Im the classic virgoian who believes in perfection. Sometimes people dislike me because they find me acting too cold towards humans. Or maybe they just can't accept my high standards. So, love me or not, u decide.

Screams



Tuesday, May 30, 2006
today i went to look for daddy at his office.decided to do that when the genopt practical was postponed to week 11,and the lecture only lasted for 1hr.so practically i went to school today just for an hr's lesson.WELL DONE.its still not so bad for me.i sympathise with those who live in the east or west or something and had to travel a long way to school just for 1 hr's lesson.people like sheryl who travels 2hr mrt journey.then she was complaining in the mrt..LOL..i actually thought of going back home,but the thought of having to study for the tests just irked me.i am an avoider.i know that myself.i love to run away from reality and have to deceive and hoax myself that there are no tests so hence,no need to study.what a bad habit!i must change it!!!!!since in the end i chose to look for daddy,i might as well study there.but too bad,i only bring genopt lect 6 notes and tutorial.how to study like that?!LOL...in the end i just study those notes in his office.during daddy's break time,we went to tg pager plaza together to buy some snacks.i bought muffins and cappucino from chocolat 'n spice.........i love their muffins.as for the cappucino,well.....all i can say is that it was just a pathetic small cup of coffee.i bought 4 muffins.2 were eaten today and the rest will be my breakfast tomorrow.HEHEEE...
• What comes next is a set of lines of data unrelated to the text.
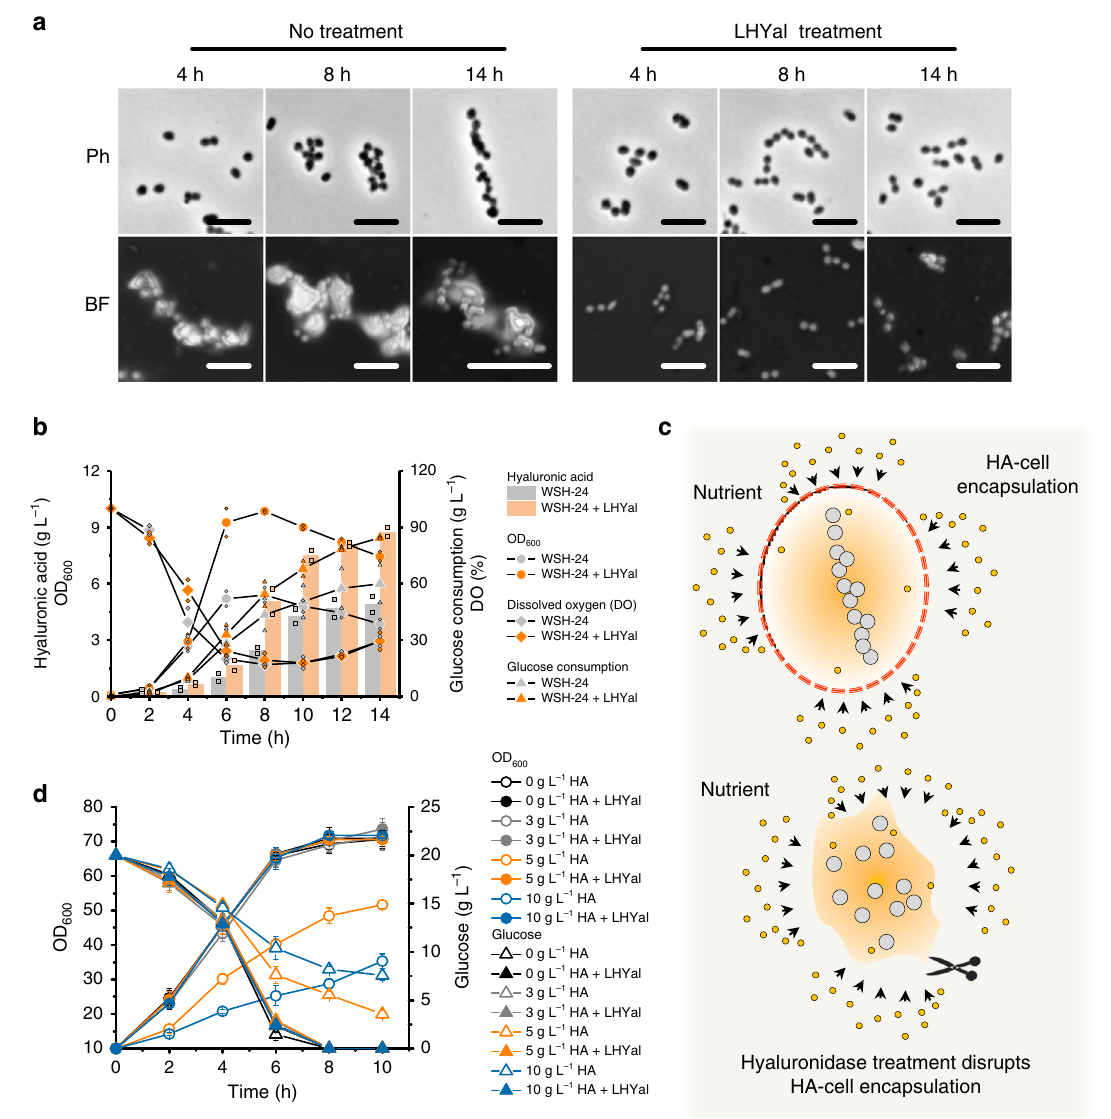
Fig. 4 The HA encapsulation inhibits cell growth and glucose uptake. a Representative micrographs of HA-producing S. equi subsp. zooepidemicus WSH- 24 cultivated in a 3-L fermenter (refer to b for the cultivation details) in the presence or absence of 6000 U mL − 1 of LHYal. Ph, phase-contrast microscopy; BF, bright- fi eld microscopy. Scale bar, 2.5 μ m. Microcopy experiments were performed two times independently with similar results. b S. equi subsp. zooepidemicus WSH-24 cultivated by fed-batch cultivation in a 3-L fermenter to produce HA in the presence of an initial glucose concentration at 70 g L − 1 and post-inoculation glucose concentration at between 10 and 15 g L − 1 . Total consumed glucose instead of real-time glucose concentration was plotted. LHYal (6000 U mL − 1 , fi nal concentration) was added at the beginning of cultivation. c A schematic showing HA encapsulation hinders nutrient uptake. LHYal inhibits HA encapsulation and increases nutrient availability. d Effect of HA dissolved in culture broth (weight average MW 1.3 MDa) on glucose uptake by wild-type C. glutamicum ATCC 13032. b The data are expressed as the mean from two ( n = 2) biologically independent replicates. Each biological replicate of HA concentration assay is presented as the mean value of three technical repeats. The values of each biologically independent replicate are indicated with same-colored symbols with smaller size. d The data are expressed as the mean ± SD from three ( n = 3) biologically independent replicates. Source data underlying Fig. 4a, b and d are provided as a Source data fi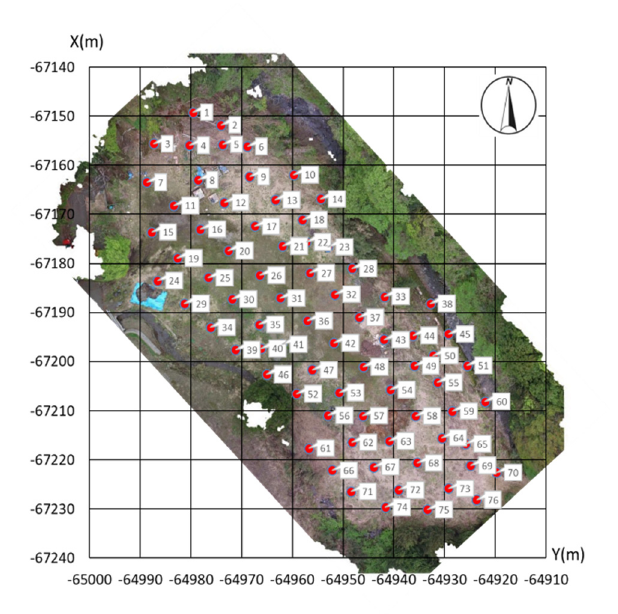
Figure 2. 76 ground marks in test site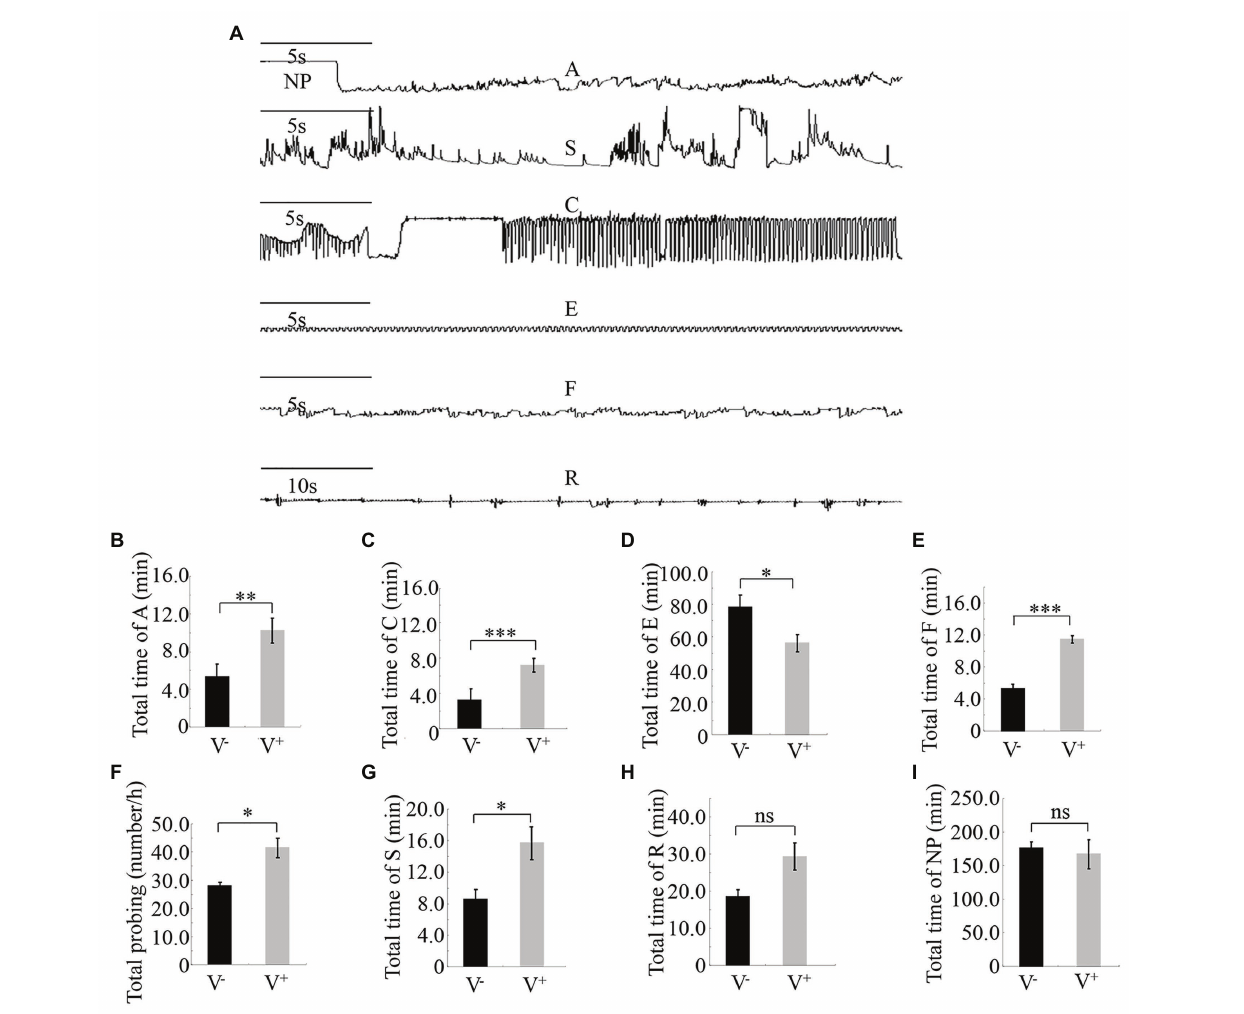
FIGURE 3 | Feeding behavior of viruliferous or nonviruliferous R. dorsalis on rice plants, as detected by electrical penetration graph (EPG) assay. (A) Characterization of the EPG waveforms produced by feeding R. dorsalis on rice plants, including waveforms NP, A, S, C, E, F, and R. NP, not probing. A, stylet movement in the tissue. S, intracellular salivation in mesophyll cells. C, active ingestion from the phloem. E, passive phloem sap ingestions. F, obstacle waveform. R, rest waveform. (B–I) Viral infection of insect vectors affected the feeding behavior of R. dorsalis . The data were electrically recorded during 5 h feeding period for viruliferous or nonviruliferous insects on healthy rice plants. V − , nonviruliferous adults feeding on healthy rice; V + , viruliferous adults feeding on healthy rice. Bars represent means ± SE. Significant differences in feeding behavior are denoted as *( p , 0.05), **( p , 0.01), or ***( p , 0.001); student’s t-test.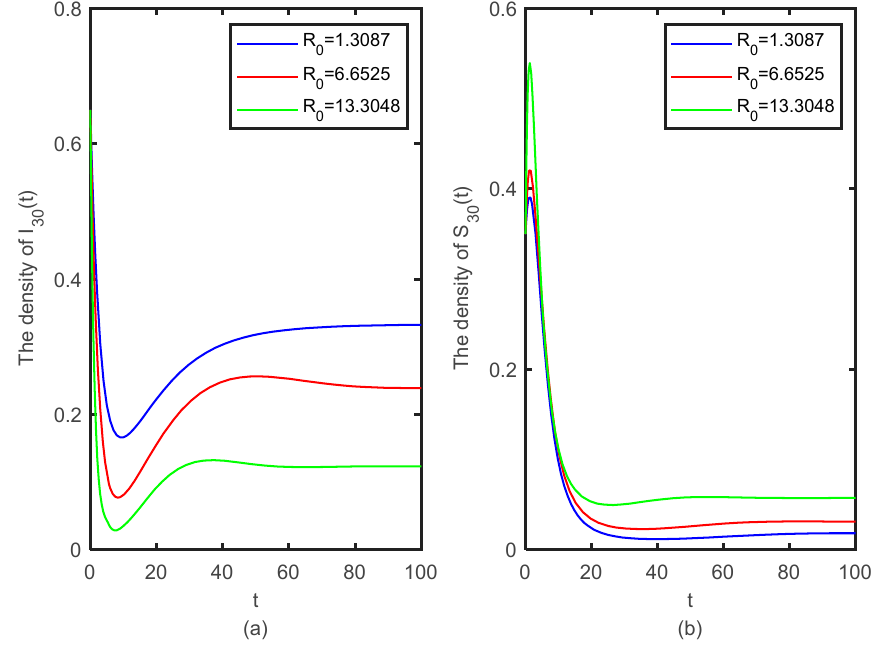
Figure 4. The densities of I 30 ( t ) ( a ), S 30 ( t ) ( b ), considering the variance of R 0 when R 0 >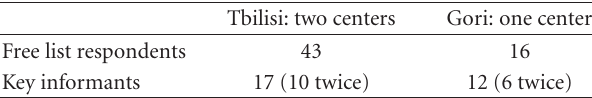
Table 1: Numbers of study 1 respondents, across sites. Table 2: Study 1 free list responses, causes of children going to the street, Tbilisi and Gori combined, ( N = 59).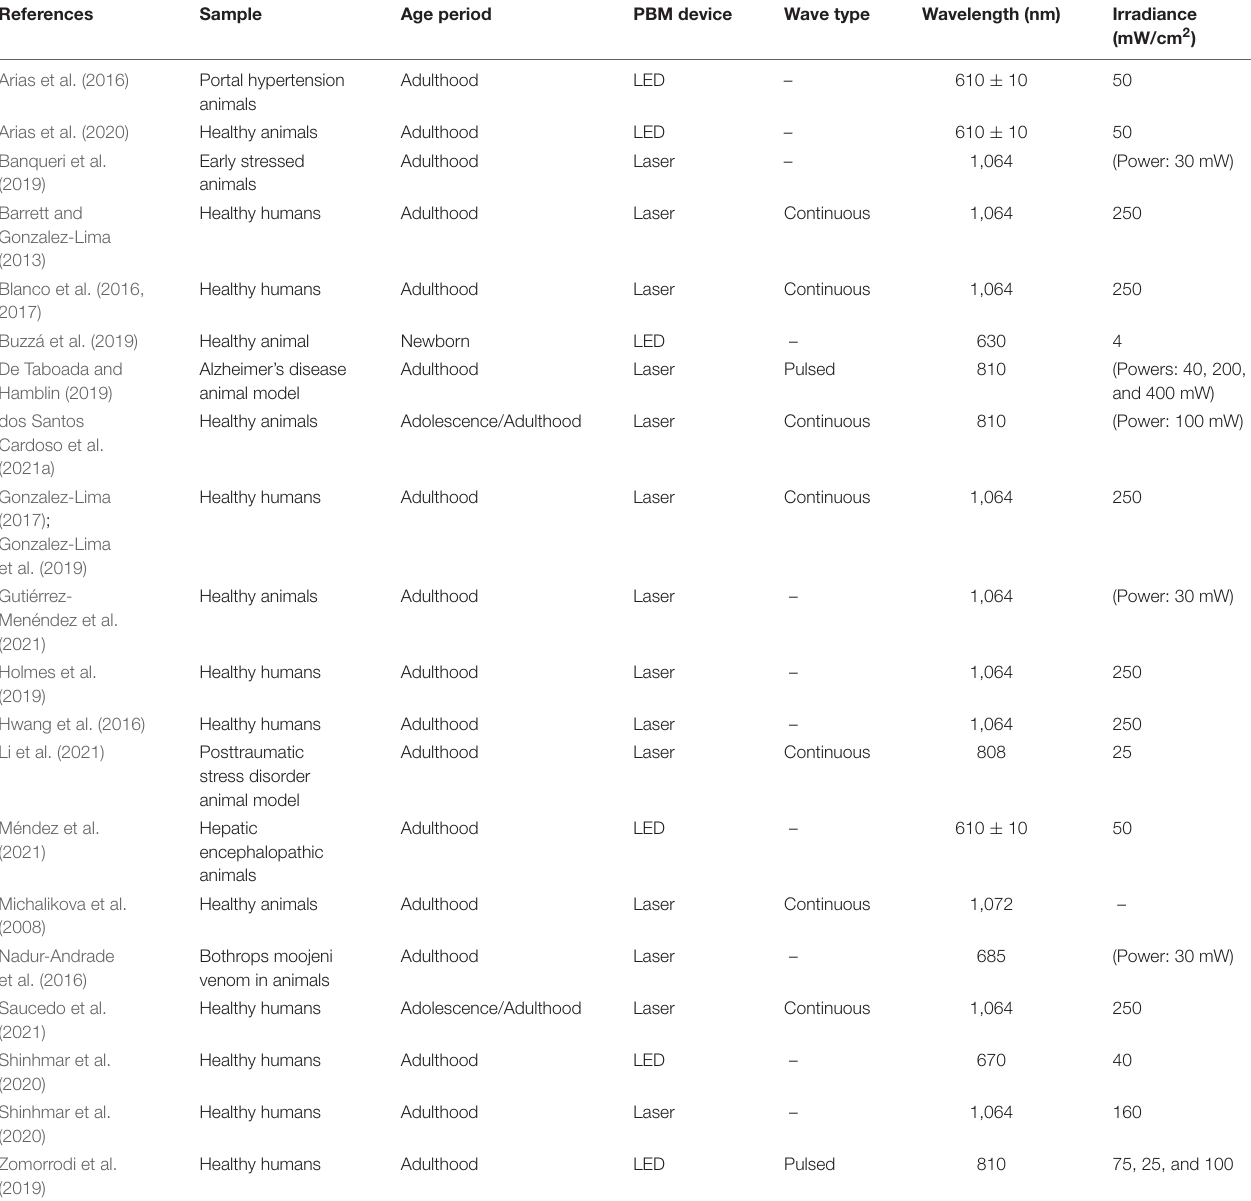
TABLE 1 | Comparison of PBM parameters used in previous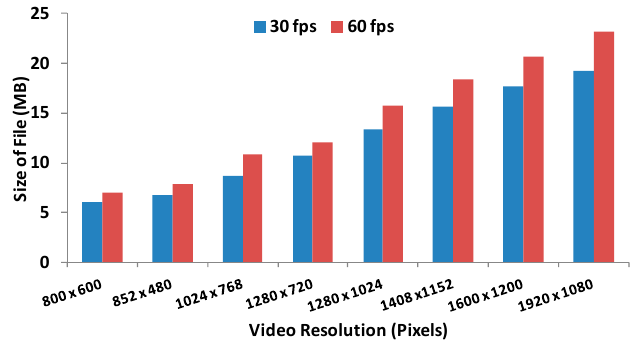
Figure 2. Size of files in MB.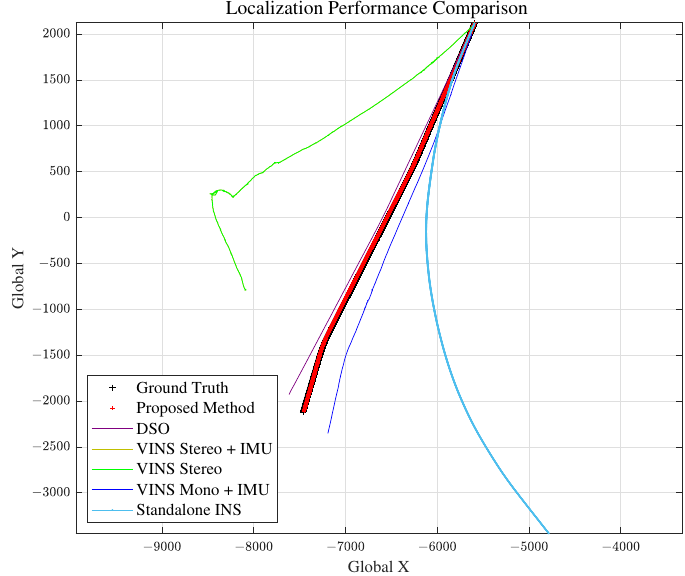
Figure 14. Scenario 2: Vehicle Localization with Various Methods.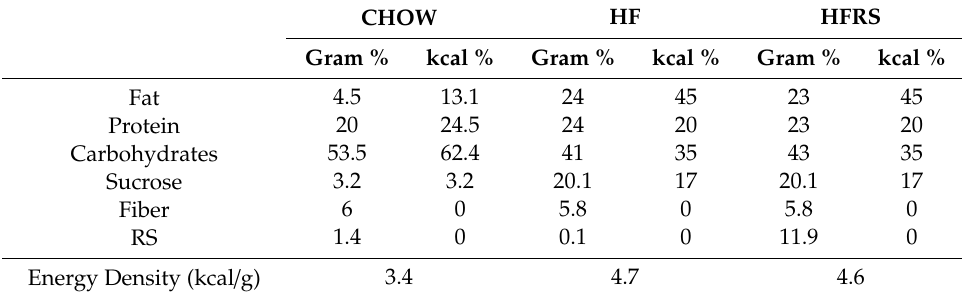
Table 1. Macronutrient composition of chow, HF, and HFRS as percent grams and energy. CHOW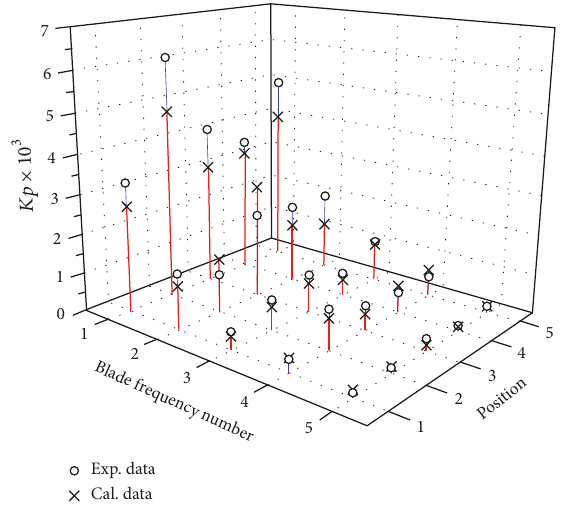
Figure 8: Comparisons between the experiment values and calcu- lation results of 2nd propeller.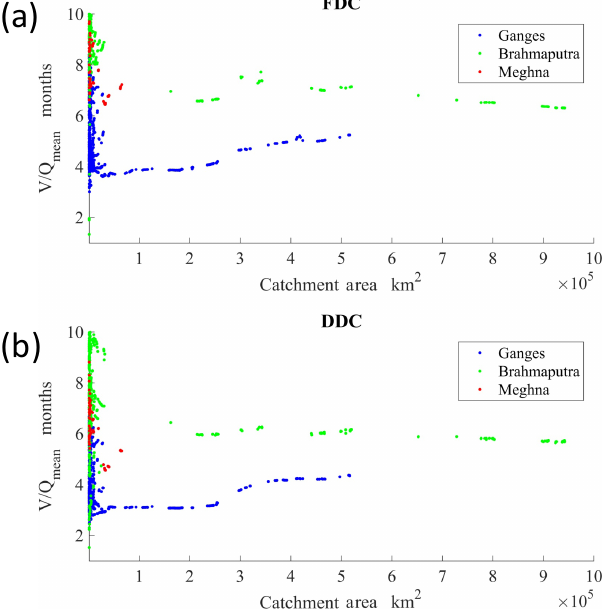
Figure 12. Relation between necessary storage (km 3 ) and catch- ment area (km 2 ) for (a) flood and (b) drought management in the three basins of the GBM basin.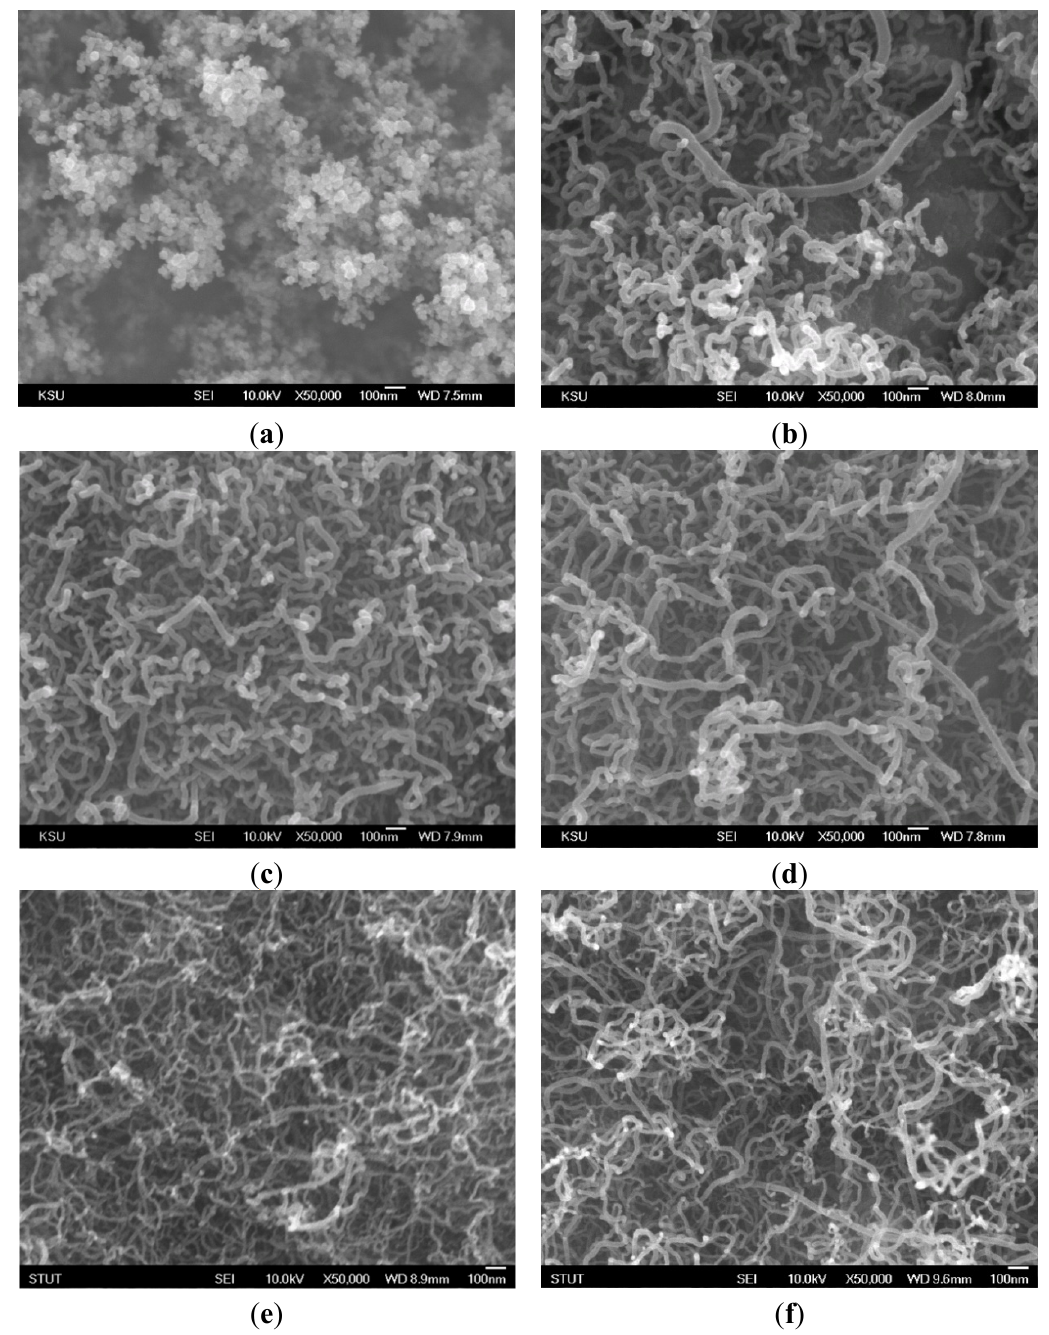
Figure 5. SEM images of carbon nanomaterials synthesized at z = 10 mm for f values of ( a ) 20; ( b ) 70; ( c ) 80; ( d ) 85; ( e ) 90; and ( f ) 95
a thought flashed through my mind.i was thinking whether i should drop by keppel tower and go inside the training centre to visit PEOPLE....but dropped the idea anyway because i had a bad experience last time when i wanted to visit them.i was not allowed to..alright.i understand.people have their own plight too.shall not impose too much on other people.oh dear..i miss the training centre.miss the entire joyful atmosphere.the kind of impression which lingers in everyone's memory,including mine.
im tired now.finally finished my revision for genopt.hoooooray........chris ng said that tomorrow's test will not have too much calculations..hope he keep his word.haha..hope i can remain calm and both of tomorrow's tests will be smoothsailing and easy for me.hope that i will be fresh tomorrow morning to take genopt test.siao....its 8.30 am man....
[to monkie:my motivation comes from you.......do you know that?where does my motivation to take prelims and o's last year come from?where does my perseverance to continue taking a math come from when i keep failing it over and over again?what is my energy booster?who gave me the will to carry on?its no one else,but YOU....never mind.i dont think you know and will be interested to know either.its not your business anyway.its foolish sylvia's.]